WHAT THE TASK REQUIRES: What is the count of lines in the records that include "Change"? Reply with that number alone.

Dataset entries
☆ ☆ ☆ ☆ ☆ ☆ ☆
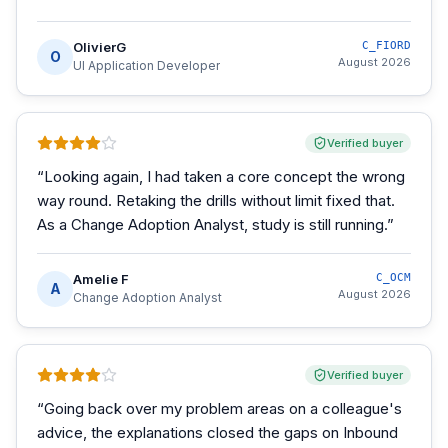
OlivierG
C_FIORD
O
August 2026
UI Application Developer
Verified buyer
“
Looking again, I had taken a core concept the wrong
way round. Retaking the drills without limit fixed that.
As a Change Adoption Analyst, study is still running.
”
Amelie F
C_OCM
A
August 2026
Change Adoption Analyst
Verified buyer
“
Going back over my problem areas on a colleague's
advice, the explanations closed the gaps on Inbound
☆ ☆ ☆ ☆ ☆ ☆ ☆
TASK RESULT: 2